For family offices and foundations, it’s becoming more important to measure the impact of their donated dollars versus simply giving to a favoured charitable organization, banking the tax credit, and calling it a day. There is the ever-present fear in charitable giving that the bulk of funds will get tied up in administrative functions and make little discernible impact on a given cause.

In a purely utilitarian sense, donating money to a reputable malaria net charity – such as Against Malaria Foundation – does the most per dollar to prevent human suffering and death. But many philanthropists wish to donate to charities closer to home or to send underprivileged children to camp. So they need to find out which camps send the most kids – or perhaps even more granular details.

“[Philanthropists] are acutely aware of the immense needs that exist today and are focused on how they can meaningfully deploy their wealth for maximum impact,” said Yannick Archambault, partner and national family office lead at KPMG Enterprise. “Increasingly, they are applying more rigor, analysis, and data to their giving practices and leveraging their personal networks and skills to accelerate progress on some of society's most complex challenges."

Philanthropic causes supported the most in the last 12 months

Retrieving useful metrics can be difficult, however, with 64% of philanthropists saying measuring impact is their greatest challenge. Recent technological advances in data collection could enable more effective evaluation of impact, according to the report. Philanthropists are hopeful: two-thirds (67%) believe increased data will make their impact measurement more meaningful and have adopted data in their evaluation strategies.

Philanthropists are also increasingly viewing their donations through an ESG investing lens, according to KPMG. Social and environmental responsibility, as well as good governance practices – including sound financial practices and diverse boards and beneficiaries – are an increasingly important part of funding considerations.

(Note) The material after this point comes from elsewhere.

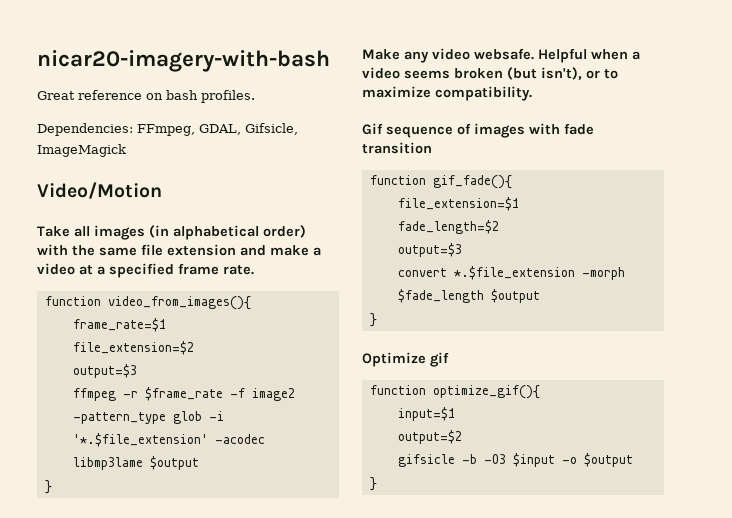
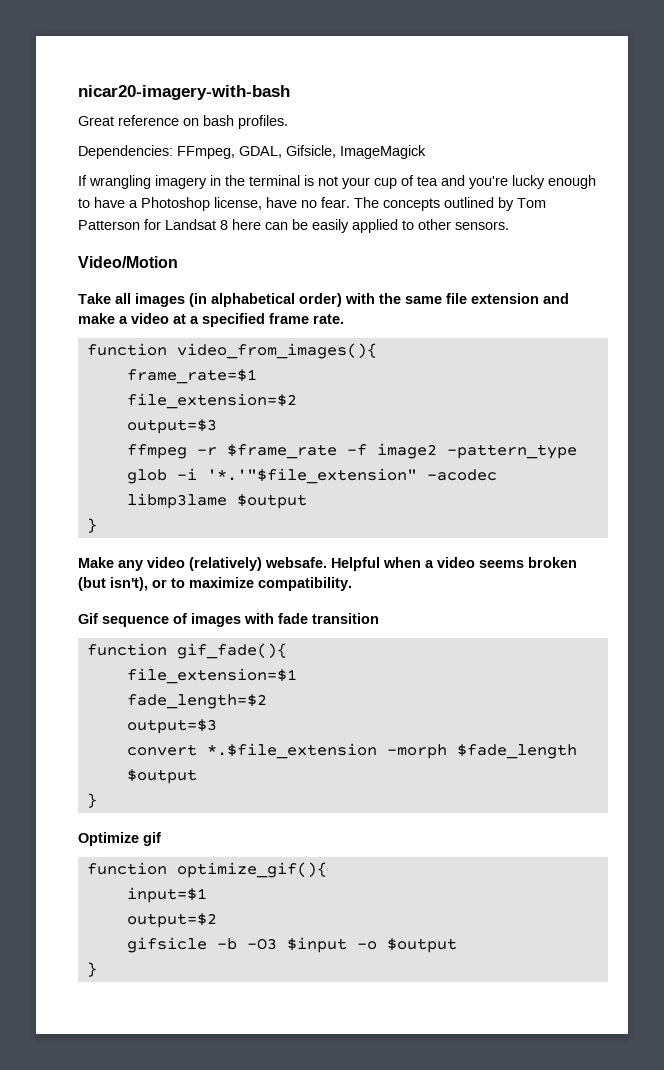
(126, 150) none -> [78,175,596,189] [78,197,546,211] [78,219,509,233] // If wrangling imagery in the terminal is not your cup of tea and you're lucky enough to have a Photoshop license, have no fear. The concepts outlined by Tom Patterson for Landsat 8 here can be easily applied to other sensors.
[72,433,208,447] '*.$file_extension' -> [206,468,417,484] '*.'"$file_extension"
(470, 54) none -> [189,557,262,571] (relatively)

"Modern philanthropists are becoming more intentional and informed about the causes they support and reexamining their giving strategies and funding practices,” said Arundel Gibson, family advisor, philanthropy and impact, KPMG Family Enterprise. “The inequities exposed by the pandemic, the ESG agenda, and new movements to dismantle racism and colonialism are creating this shift among donors and within the charitable sector itself."

KPMG says that newer ESG funding models could open up more funding for Black- or Indigenous-led organizations that may have been previously overlooked by conventional application processes.